Revise the part that opens with the line containing "PZFX to JPG" and closes with the line containing "DICM to JPG" by changing "JPG" to "PNG" and leaving everything else as it is.
----- Extracted data
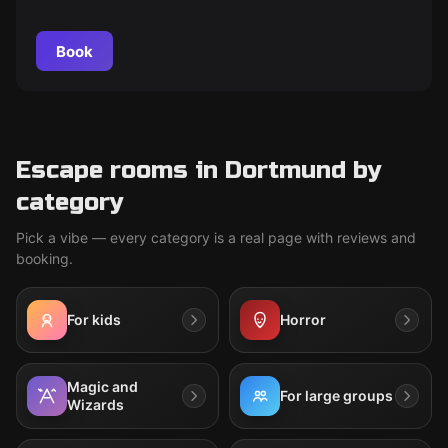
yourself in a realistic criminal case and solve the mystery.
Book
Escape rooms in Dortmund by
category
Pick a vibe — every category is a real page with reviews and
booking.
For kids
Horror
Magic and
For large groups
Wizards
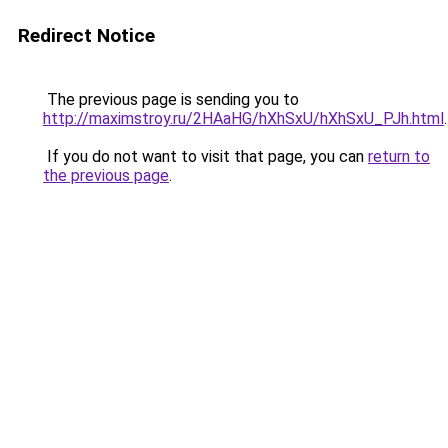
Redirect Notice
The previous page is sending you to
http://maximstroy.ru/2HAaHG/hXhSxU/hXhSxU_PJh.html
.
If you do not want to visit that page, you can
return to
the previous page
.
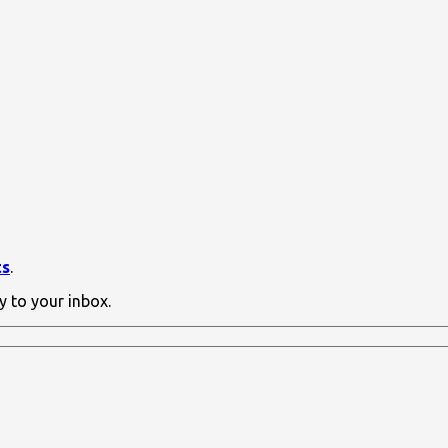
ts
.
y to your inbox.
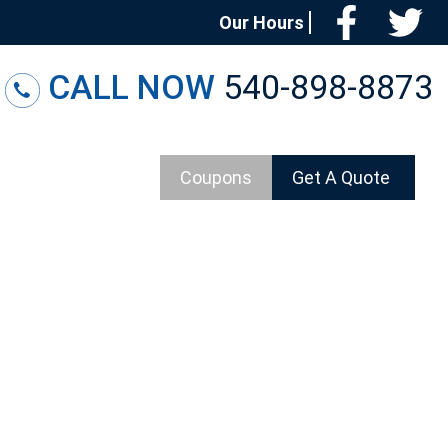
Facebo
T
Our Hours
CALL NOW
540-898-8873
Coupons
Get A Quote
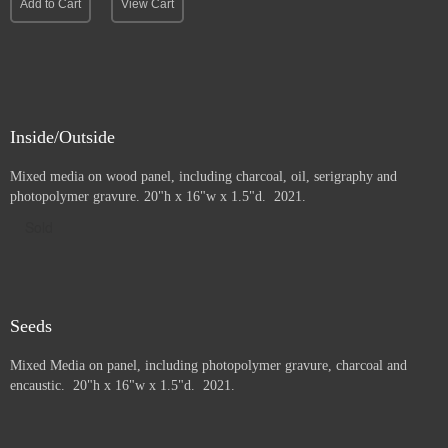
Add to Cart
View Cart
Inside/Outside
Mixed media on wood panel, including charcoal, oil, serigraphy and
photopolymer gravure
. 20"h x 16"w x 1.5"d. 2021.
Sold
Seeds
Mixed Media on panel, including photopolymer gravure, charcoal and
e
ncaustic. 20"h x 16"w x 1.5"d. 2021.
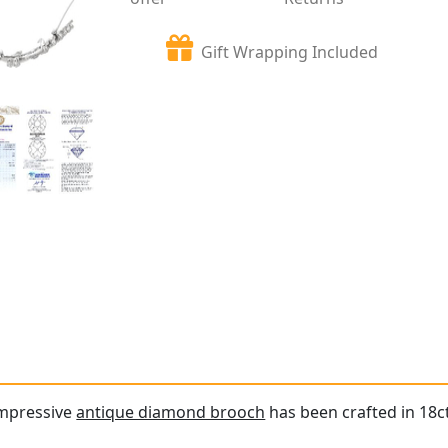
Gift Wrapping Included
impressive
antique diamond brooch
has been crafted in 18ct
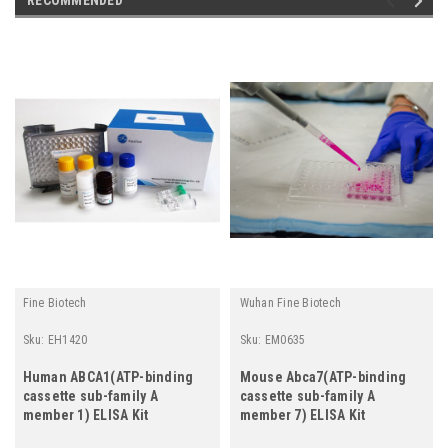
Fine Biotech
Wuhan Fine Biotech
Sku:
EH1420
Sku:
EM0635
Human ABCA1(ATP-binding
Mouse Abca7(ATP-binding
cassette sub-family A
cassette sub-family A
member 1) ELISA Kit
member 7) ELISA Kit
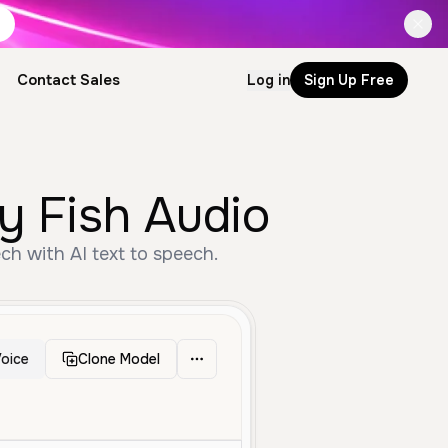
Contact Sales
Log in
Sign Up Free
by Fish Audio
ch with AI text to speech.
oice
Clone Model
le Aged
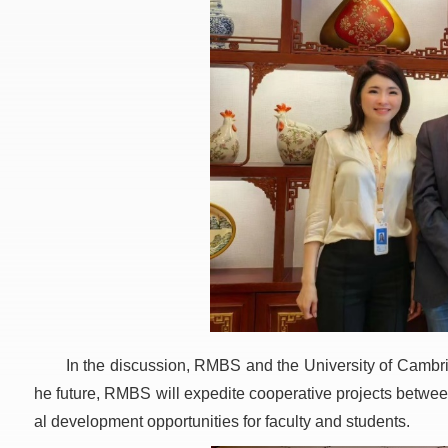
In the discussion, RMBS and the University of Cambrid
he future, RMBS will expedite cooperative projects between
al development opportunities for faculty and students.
----------
----- Extracted data
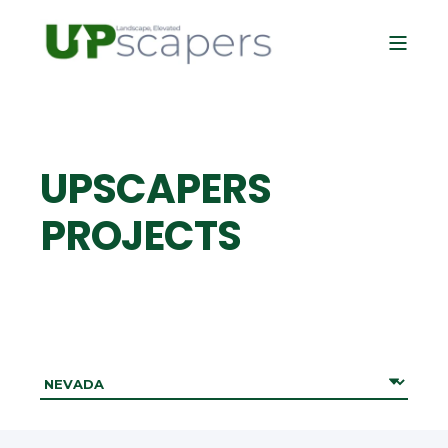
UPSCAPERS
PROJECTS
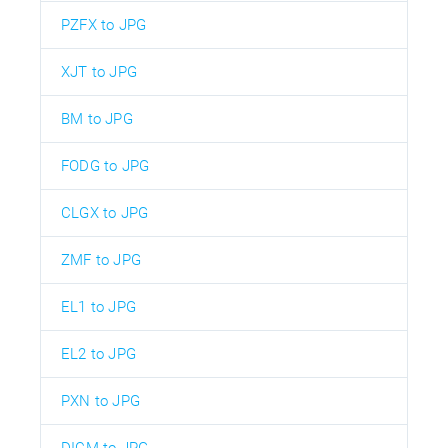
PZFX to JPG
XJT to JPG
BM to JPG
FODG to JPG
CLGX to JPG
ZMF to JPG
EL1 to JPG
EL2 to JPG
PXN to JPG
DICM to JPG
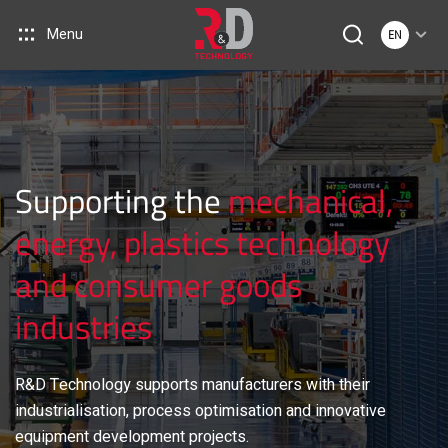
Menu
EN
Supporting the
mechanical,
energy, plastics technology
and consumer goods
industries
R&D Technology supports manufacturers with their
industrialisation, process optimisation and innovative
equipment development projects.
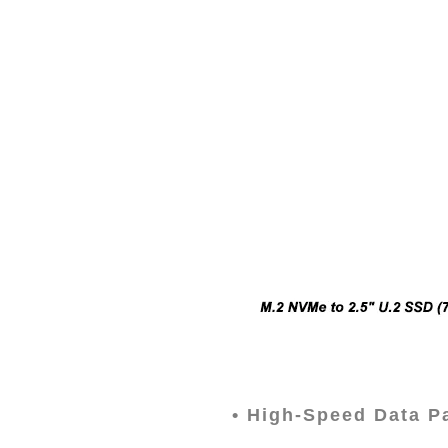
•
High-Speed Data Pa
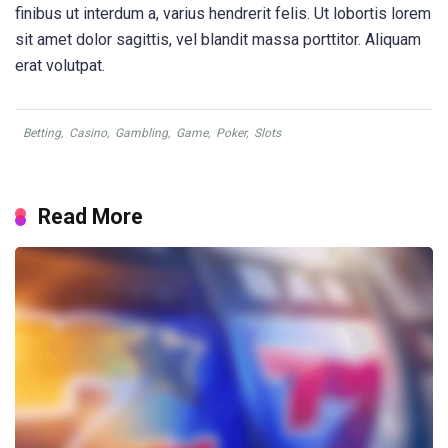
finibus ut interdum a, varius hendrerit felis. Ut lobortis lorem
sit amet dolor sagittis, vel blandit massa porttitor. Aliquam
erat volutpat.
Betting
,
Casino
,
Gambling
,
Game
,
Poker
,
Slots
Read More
----------
Your response:
PZFX to PNG
XJT to PNG
BM to PNG
FODG to PNG
CLGX to PNG
ZMF to PNG
EL1 to PNG
EL2 to PNG
PXN to PNG
DICM to PNG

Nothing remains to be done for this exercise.